How to complete this task »
Reproduce the listing below word for word, line by line, from start to end.

Data excerpts »
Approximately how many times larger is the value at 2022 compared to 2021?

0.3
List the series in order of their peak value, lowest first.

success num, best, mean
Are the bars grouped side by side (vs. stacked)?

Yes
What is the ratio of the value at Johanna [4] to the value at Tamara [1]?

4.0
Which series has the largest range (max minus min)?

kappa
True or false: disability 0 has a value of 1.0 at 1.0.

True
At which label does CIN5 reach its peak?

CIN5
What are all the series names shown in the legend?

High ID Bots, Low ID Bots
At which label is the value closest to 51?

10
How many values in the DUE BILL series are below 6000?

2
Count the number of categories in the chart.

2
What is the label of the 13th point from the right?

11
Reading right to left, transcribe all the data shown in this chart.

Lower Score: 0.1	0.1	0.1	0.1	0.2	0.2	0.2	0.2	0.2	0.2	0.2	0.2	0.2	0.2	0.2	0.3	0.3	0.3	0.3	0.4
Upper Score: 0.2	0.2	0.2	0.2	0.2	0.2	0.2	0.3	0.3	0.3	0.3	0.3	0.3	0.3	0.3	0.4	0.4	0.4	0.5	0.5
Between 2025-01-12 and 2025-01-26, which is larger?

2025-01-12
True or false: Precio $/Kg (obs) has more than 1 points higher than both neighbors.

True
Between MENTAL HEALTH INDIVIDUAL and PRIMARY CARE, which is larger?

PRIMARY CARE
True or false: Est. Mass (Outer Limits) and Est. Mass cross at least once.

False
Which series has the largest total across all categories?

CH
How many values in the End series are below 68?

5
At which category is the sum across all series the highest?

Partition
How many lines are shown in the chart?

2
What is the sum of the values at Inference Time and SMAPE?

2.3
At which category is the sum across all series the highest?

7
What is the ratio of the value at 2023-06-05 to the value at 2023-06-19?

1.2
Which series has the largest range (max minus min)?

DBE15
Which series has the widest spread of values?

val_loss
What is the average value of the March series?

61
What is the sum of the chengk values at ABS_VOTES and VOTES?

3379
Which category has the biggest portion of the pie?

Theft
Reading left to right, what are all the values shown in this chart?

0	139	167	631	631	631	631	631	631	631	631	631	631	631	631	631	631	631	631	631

Expected output »
Approximately how many times larger is the value at 2022 compared to 2021?

0.3
List the series in order of their peak value, lowest first.

success num, best, mean
Are the bars grouped side by side (vs. stacked)?

Yes
What is the ratio of the value at Johanna [4] to the value at Tamara [1]?

4.0
Which series has the largest range (max minus min)?

kappa
True or false: disability 0 has a value of 1.0 at 1.0.

True
At which label does CIN5 reach its peak?

CIN5
What are all the series names shown in the legend?

High ID Bots, Low ID Bots
At which label is the value closest to 51?

10
How many values in the DUE BILL series are below 6000?

2
Count the number of categories in the chart.

2
What is the label of the 13th point from the right?

11
Reading right to left, transcribe all the data shown in this chart.

Lower Score: 0.1	0.1	0.1	0.1	0.2	0.2	0.2	0.2	0.2	0.2	0.2	0.2	0.2	0.2	0.2	0.3	0.3	0.3	0.3	0.4
Upper Score: 0.2	0.2	0.2	0.2	0.2	0.2	0.2	0.3	0.3	0.3	0.3	0.3	0.3	0.3	0.3	0.4	0.4	0.4	0.5	0.5
Between 2025-01-12 and 2025-01-26, which is larger?

2025-01-12
True or false: Precio $/Kg (obs) has more than 1 points higher than both neighbors.

True
Between MENTAL HEALTH INDIVIDUAL and PRIMARY CARE, which is larger?

PRIMARY CARE
True or false: Est. Mass (Outer Limits) and Est. Mass cross at least once.

False
Which series has the largest total across all categories?

CH
How many values in the End series are below 68?

5
At which category is the sum across all series the highest?

Partition
How many lines are shown in the chart?

2
What is the sum of the values at Inference Time and SMAPE?

2.3
At which category is the sum across all series the highest?

7
What is the ratio of the value at 2023-06-05 to the value at 2023-06-19?

1.2
Which series has the largest range (max minus min)?

DBE15
Which series has the widest spread of values?

val_loss
What is the average value of the March series?

61
What is the sum of the chengk values at ABS_VOTES and VOTES?

3379
Which category has the biggest portion of the pie?

Theft
Reading left to right, what are all the values shown in this chart?

0	139	167	631	631	631	631	631	631	631	631	631	631	631	631	631	631	631	631	631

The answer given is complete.